En esas situaciones perturbadoras, los partidos (o las coaliciones) se tornan anacrónicos o se momifican; pueden representar buenos documentos histórico-políticos de las distintas etapas del período reciente mientras repiten una terminología envejecida, pero ya no son vitales en el sentido político del término. Tienden a volverse disfuncionales a su época.

En sus respectivos relatos, los dos representantes más puros de la grieta argentina (Cristina Kirchner y Mauricio Macri) dejan de manifiesto la encrucijada: la vicepresidenta evoca –con una dosis fuerte de melancolía– un pasado que no puede volver en el marco de un presente que se le tornó innombrable (por eso se ha vuelto una administradora de silencios y mensajes cifrados) y el exjefe de la banda de los CEO lamenta lo que no pudo frente a toda la evidencia de lo que fue y observa con envidia al verborrágico Javier Milei en el que ve al outsider que alguna vez creyó ser durante su etapa de enfermedad infantil. Macri volvió como un muerto vivo a su coalición, en la que puede sobrevivir solo a condición de romperla, y Cristina promete que esta vez el dedo elector no se va a equivocar de nuevo. Pero un “error” que se repite tantas veces (y que tuvo varios nombres propios: Martín Insaurralde, Daniel Scioli, Alberto Fernández) deja de ser un error y se transforma en una tendencia: la lógica de hierro a la que conduce la astucia de la razón moderada.

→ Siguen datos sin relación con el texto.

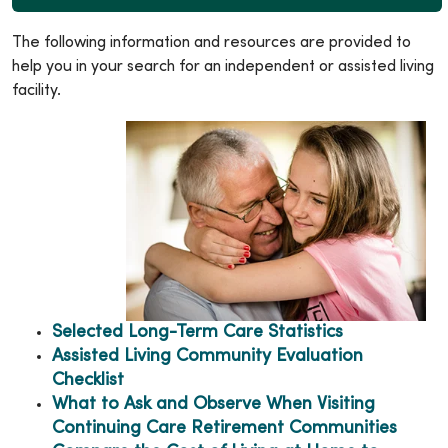
The following information and resources are provided to
help you in your search for an independent or assisted living
facility.
Selected Long-Term Care Statistics
Assisted Living Community Evaluation
Checklist
What to Ask and Observe When Visiting
Continuing Care Retirement Communities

Un inquietante trabajo de la consultora Poliarquía que circula entre el off y el on sentencia –en el marco de un desplome en la imagen de todos los referentes– que el dato político más destacado de la medición de mayo es el fuerte retroceso de la imagen de Cristina Kirchner. Su calificación negativa alcanza el valor más alto de toda su carrera política (60%), mientras que la positiva perfora su piso promedio del 30% y cae hasta el 25%. Mauricio Macri la acompaña manteniendo sus niveles de rechazo, pero con una imagen positiva que se desmorona hasta el 19%. Arrastran a todos y hacen muy complejo el famoso “trasvasamiento generacional”.  

Hasta ayer nomás, cierta politología celebraba que la Argentina venía procesando su crisis sin grandes convulsiones (que no era el Chile que despertó ni la Colombia que estallaba), que la “grieta” contenía políticamente lo que la economía estaba destruyendo. Pero la ausencia por ahora– de explosión no es sinónimo de “sana” estabilidad. Lo que implosionó en las almas rotas de la pandemia se exterioriza en una impugnación en general y hacia la grieta, en particular.

En este contexto, el mainstream periodístico y político destaca solo la reacción por derecha y en el mismo acto y por diversa razones –ninguna inocente– fogonea el ascenso de los libertarianos que viven su minuto de gloria y se sobregiran comprando ellos mismos la que venden. Los talibanes del consenso buscan salir del laberinto de la grieta atándola con alambre para el sueño eterno de una Moncloa a la carta. Pero las tendencias profundas fueron hacia la polarización, las fugas hacia los extremos y la impugnación a todo contiene elementos contradictorios, no todos equiparables a un giro unilateral hacia la derecha.

La crisis de representación leída desde la mezquina perspectiva del orden es siempre una catástrofe de dimensiones homéricas. Para quienes no quieren ni reír ni llorar, sino comprender –además de luchar–, la crisis también es un campo de batalla.